Reply 580 of 1488, by xjas
- Rank
- l33t
wrote:I thought solving the retro vga capture problem was pretty easy and cheap. I just read through the thread, picked up the visionrgb-pro2, and was good. Writing proper software for it took a bit of time, as did setting it up for capture in linux that it had no support for. But the hardware itself was a piece of cake to round up.
How hard was it to get going in Linux? I know the later cards have drivers, but I haven't tried the Pro1 yet. My main workstation runs Linux & I'd love to have one of my Pro1s in there, but it's in a rack and is kind of a pain to get out and open up. 😜
wrote:I have some heretical question.
What is so complicated on capture of digital signal, that these boxes are quite expensive? In Simple view of problem, you just need some device, which will make screenshots -for digital signal just dump some memory blocks - every 16 ms for 60 FPS and just send it to USB interface and all other processing if needed could be done by software by computer CPU.

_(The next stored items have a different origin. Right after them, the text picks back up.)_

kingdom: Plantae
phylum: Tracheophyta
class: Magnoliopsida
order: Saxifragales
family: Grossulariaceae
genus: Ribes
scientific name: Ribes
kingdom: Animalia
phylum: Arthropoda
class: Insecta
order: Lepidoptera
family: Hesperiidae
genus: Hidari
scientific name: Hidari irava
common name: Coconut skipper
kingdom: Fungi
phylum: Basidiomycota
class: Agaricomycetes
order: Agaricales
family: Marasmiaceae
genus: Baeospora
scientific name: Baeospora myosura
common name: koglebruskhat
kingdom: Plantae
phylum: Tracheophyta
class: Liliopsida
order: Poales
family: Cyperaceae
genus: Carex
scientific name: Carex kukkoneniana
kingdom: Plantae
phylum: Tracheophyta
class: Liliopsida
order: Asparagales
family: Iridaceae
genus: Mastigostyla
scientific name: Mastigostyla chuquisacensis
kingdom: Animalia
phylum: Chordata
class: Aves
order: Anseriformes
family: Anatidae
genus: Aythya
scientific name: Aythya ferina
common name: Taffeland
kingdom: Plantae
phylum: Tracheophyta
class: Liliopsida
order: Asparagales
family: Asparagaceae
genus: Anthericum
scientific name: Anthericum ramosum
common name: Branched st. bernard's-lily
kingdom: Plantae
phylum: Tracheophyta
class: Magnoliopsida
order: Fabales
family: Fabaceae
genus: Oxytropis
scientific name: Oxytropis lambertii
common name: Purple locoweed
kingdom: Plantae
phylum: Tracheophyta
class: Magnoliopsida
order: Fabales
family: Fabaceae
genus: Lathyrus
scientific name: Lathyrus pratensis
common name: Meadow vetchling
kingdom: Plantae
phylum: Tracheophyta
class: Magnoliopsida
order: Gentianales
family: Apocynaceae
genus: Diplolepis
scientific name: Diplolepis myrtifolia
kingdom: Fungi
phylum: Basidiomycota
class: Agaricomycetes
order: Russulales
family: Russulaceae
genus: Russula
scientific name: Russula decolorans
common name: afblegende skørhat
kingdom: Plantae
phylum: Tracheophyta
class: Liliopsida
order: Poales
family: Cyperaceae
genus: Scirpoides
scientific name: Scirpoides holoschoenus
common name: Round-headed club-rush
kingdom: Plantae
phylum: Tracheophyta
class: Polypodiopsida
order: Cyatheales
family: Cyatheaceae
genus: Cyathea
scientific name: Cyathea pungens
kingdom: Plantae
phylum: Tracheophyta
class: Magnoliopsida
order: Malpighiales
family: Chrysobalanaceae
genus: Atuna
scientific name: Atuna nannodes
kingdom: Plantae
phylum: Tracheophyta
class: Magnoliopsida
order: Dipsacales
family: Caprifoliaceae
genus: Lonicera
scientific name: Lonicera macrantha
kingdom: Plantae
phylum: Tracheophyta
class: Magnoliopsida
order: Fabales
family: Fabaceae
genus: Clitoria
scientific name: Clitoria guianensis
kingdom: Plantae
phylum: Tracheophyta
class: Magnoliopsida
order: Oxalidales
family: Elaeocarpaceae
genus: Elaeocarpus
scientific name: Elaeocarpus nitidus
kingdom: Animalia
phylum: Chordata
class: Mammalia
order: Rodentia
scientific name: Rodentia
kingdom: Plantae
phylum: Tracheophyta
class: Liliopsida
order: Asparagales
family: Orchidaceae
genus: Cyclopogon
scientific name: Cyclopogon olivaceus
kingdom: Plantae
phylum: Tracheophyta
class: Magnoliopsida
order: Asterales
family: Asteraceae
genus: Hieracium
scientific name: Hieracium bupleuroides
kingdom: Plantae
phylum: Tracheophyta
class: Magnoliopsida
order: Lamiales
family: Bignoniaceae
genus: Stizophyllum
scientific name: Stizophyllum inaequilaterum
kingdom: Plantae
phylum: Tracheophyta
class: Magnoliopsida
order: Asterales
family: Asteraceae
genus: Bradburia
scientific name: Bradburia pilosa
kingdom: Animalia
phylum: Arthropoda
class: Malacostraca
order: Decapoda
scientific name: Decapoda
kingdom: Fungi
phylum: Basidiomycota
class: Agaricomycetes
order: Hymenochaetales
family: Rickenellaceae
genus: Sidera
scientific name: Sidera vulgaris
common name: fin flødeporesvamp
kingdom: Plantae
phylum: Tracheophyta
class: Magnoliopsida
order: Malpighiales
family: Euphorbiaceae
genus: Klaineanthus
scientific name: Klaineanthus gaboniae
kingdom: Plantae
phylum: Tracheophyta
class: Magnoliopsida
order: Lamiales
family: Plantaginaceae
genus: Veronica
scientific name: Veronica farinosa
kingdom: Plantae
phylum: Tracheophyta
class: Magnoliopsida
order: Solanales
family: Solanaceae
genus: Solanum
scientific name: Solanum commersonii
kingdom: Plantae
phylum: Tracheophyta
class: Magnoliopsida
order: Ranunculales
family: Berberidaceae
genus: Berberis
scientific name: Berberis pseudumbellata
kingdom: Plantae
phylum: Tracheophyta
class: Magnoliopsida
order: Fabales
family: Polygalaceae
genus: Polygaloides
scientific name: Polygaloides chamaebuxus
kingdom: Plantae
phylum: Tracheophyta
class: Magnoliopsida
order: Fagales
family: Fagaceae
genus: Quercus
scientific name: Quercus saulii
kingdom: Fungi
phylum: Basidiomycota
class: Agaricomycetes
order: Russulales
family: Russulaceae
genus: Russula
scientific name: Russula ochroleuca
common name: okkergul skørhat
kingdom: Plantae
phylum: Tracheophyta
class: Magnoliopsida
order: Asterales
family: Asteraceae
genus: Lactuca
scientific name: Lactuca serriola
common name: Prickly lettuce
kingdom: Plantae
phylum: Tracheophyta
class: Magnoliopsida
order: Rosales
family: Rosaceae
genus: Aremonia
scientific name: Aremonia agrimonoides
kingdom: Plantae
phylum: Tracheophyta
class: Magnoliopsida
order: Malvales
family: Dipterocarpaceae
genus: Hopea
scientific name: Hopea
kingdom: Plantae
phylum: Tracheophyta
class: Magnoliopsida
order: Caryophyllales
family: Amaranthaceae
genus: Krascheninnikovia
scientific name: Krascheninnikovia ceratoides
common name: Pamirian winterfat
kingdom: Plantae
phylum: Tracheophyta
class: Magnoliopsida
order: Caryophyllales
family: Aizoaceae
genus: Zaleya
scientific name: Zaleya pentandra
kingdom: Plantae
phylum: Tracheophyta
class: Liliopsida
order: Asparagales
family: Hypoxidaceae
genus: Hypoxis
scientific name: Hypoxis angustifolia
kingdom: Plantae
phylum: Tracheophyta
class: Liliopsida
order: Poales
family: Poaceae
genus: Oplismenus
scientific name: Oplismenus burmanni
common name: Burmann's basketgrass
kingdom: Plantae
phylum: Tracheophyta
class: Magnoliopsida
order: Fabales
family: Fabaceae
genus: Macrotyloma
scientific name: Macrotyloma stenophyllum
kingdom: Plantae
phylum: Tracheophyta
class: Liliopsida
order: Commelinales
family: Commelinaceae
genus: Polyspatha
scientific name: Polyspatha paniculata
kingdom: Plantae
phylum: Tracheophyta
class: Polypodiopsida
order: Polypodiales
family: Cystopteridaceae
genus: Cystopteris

In some cases a simple memory dump won't give you an accurate capture & you need the analog VGA output, since post-processing is done after the fact and what's stored in the framebuffer isn't what's on-screen. Voodoo or PowerVR cards (see Dreamcast above) are good examples of this.
Plus, memory snooping can be problematic, especially on really old games that count cycles or PC booters that don't even run under DOS. With an external capture, you at least know you're getting "accurate" results.